• _TASK INSTRUCTIONS_
Nothing below is to be printed except the lines between the line holding "left hip: (104, 620)" and the line holding "left front paw: (456, 280)", inclusive, each exactly as it appears.

• _GIVEN ENTRIES_
______________________________
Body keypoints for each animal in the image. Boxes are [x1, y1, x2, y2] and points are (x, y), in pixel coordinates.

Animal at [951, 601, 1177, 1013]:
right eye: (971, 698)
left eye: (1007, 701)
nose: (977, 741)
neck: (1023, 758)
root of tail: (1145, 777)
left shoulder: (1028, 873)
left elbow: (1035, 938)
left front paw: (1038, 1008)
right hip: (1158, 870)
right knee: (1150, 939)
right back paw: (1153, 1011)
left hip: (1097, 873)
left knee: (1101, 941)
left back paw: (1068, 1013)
______________________________
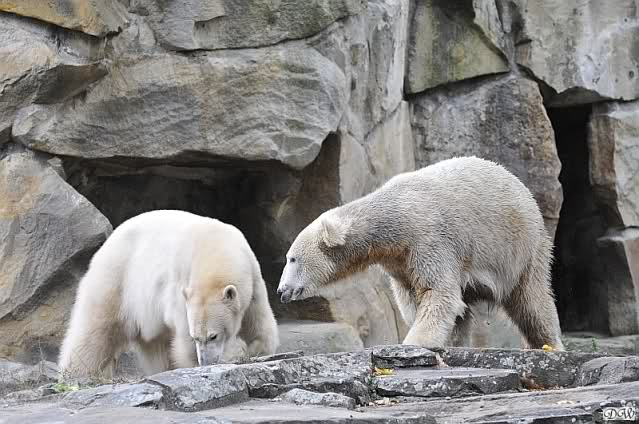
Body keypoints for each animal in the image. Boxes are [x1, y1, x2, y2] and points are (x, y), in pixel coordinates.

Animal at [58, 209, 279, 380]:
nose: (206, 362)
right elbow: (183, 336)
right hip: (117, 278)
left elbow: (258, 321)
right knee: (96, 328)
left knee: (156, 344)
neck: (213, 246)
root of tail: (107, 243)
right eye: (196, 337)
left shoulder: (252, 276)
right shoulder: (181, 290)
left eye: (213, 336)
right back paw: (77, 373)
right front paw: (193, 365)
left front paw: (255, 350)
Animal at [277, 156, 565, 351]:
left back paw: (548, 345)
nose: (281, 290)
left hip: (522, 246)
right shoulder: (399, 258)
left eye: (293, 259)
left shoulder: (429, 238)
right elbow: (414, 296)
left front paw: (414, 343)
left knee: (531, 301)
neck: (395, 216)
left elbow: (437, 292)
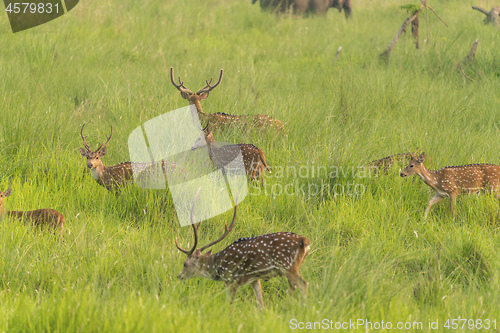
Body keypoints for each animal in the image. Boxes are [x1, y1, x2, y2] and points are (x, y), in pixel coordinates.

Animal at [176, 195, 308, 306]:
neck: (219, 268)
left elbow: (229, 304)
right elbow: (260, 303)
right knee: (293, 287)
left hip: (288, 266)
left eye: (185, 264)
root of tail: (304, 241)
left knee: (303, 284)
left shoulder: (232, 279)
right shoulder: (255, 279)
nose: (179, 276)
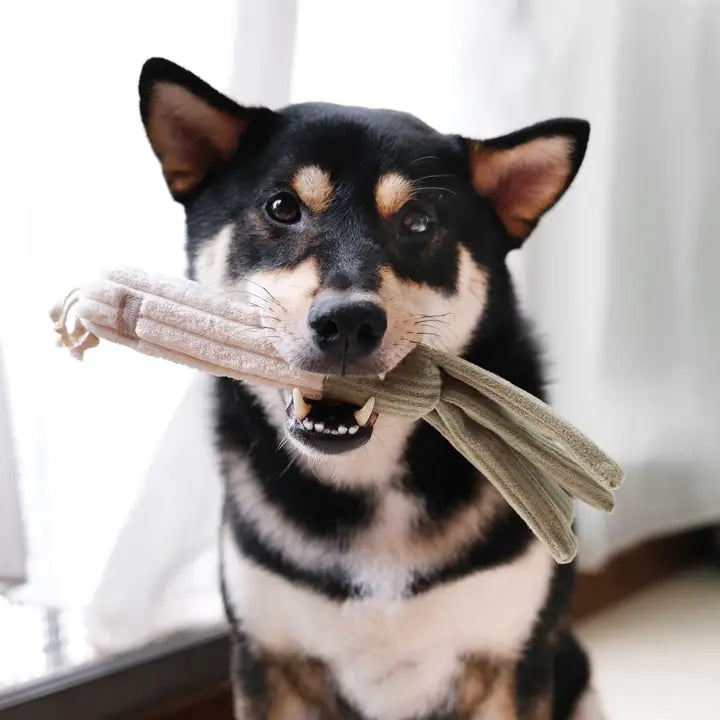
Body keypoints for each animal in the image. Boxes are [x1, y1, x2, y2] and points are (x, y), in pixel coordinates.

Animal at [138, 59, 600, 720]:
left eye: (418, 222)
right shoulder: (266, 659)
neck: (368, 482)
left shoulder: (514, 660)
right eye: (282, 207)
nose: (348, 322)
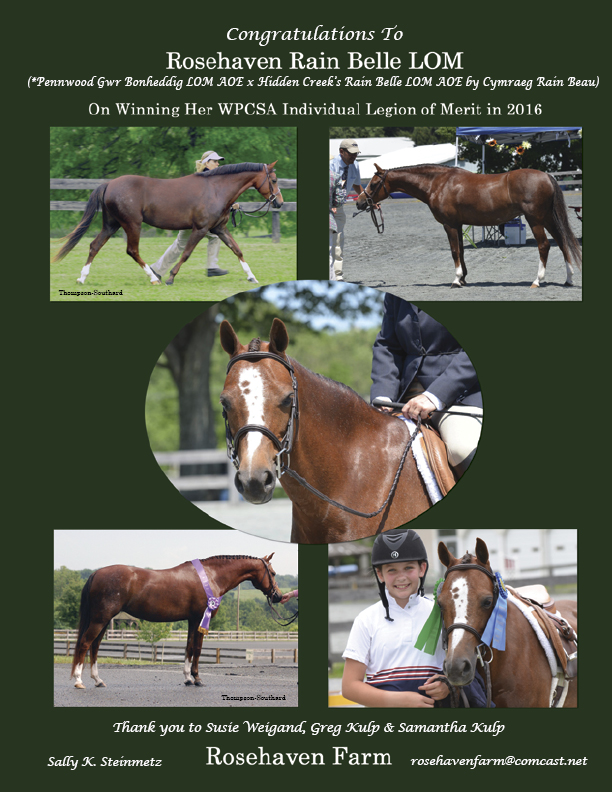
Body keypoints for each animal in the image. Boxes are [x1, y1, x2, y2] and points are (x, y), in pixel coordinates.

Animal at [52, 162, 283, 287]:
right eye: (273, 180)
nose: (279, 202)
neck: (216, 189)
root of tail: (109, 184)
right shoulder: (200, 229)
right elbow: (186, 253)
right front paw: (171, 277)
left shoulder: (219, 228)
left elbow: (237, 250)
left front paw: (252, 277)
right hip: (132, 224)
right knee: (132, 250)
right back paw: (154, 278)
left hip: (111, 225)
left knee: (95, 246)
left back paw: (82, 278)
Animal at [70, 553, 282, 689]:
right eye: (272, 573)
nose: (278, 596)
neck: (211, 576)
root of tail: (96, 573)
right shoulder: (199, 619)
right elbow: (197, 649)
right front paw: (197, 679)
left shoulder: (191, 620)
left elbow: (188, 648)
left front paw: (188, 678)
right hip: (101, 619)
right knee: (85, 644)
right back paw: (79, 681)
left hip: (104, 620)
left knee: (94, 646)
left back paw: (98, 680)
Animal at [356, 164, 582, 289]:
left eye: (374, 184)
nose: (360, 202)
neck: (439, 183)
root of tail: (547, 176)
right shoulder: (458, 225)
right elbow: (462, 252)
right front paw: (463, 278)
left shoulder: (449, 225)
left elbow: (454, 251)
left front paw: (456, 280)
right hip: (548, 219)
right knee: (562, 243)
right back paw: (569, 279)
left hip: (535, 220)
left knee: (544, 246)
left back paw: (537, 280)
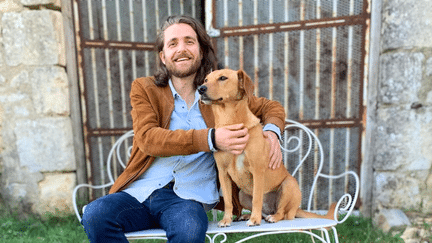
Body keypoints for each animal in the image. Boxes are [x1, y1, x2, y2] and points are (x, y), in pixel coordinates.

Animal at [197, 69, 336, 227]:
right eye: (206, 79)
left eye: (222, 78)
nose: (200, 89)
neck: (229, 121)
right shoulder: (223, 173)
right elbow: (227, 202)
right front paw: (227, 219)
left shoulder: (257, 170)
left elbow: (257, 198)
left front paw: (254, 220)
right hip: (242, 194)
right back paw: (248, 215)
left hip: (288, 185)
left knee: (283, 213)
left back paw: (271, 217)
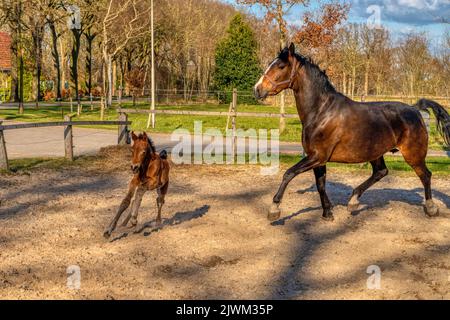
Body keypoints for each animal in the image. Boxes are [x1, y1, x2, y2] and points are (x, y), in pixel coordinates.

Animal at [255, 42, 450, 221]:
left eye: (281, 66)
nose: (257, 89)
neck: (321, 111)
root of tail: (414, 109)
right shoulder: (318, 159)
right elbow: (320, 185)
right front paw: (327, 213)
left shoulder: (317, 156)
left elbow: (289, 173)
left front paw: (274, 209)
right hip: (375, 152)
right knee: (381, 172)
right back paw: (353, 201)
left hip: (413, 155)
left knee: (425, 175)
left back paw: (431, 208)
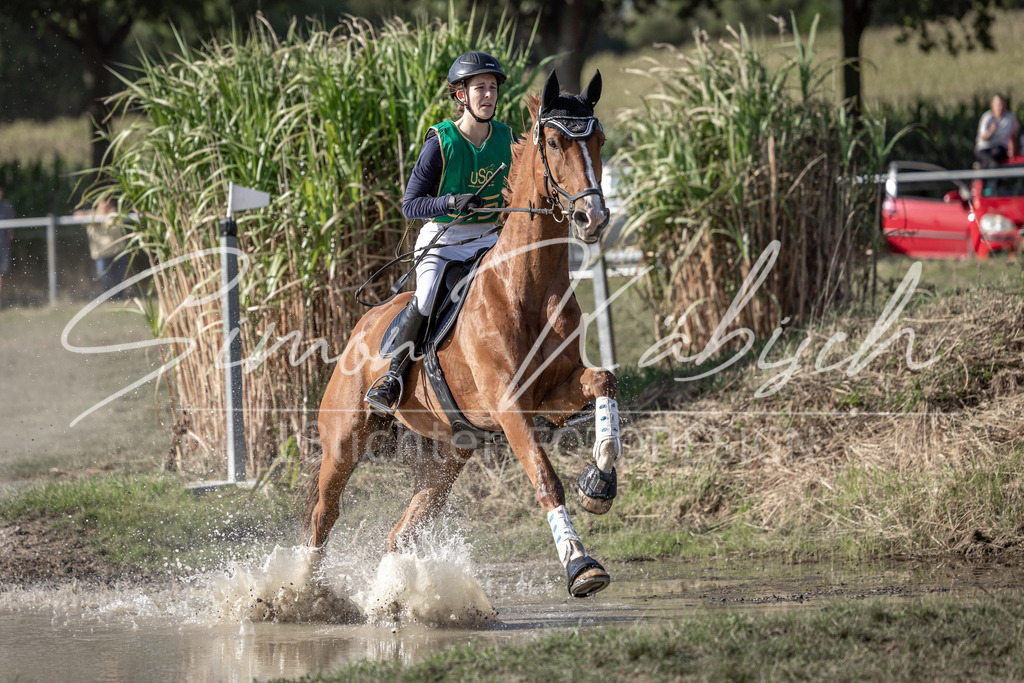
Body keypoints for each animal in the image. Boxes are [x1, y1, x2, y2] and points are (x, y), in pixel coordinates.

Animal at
______________________________
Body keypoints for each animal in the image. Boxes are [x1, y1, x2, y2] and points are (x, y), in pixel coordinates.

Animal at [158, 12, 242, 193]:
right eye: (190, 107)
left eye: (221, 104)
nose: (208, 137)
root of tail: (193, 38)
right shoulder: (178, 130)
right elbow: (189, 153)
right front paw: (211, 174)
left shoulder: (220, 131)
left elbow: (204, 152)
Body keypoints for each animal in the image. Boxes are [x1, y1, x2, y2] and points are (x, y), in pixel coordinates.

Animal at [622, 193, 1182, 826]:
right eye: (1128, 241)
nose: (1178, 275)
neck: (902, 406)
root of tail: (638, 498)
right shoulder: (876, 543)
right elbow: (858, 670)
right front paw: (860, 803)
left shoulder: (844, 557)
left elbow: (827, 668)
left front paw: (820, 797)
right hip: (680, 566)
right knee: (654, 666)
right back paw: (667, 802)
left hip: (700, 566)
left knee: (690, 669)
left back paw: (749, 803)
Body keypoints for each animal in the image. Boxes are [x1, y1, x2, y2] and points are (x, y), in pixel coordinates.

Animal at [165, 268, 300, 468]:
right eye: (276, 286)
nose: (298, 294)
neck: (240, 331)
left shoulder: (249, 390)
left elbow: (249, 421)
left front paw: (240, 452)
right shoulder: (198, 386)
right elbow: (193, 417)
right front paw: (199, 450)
______________________________
• _FINAL ANSWER_
left hip: (104, 620)
left knee: (94, 646)
left back paw: (98, 680)
Animal at [356, 164, 582, 289]:
left eye: (374, 184)
nose: (360, 202)
neck: (439, 183)
root of tail: (547, 176)
right shoulder: (458, 225)
right elbow: (462, 252)
right front paw: (463, 278)
left shoulder: (449, 225)
left elbow: (454, 251)
left front paw: (456, 280)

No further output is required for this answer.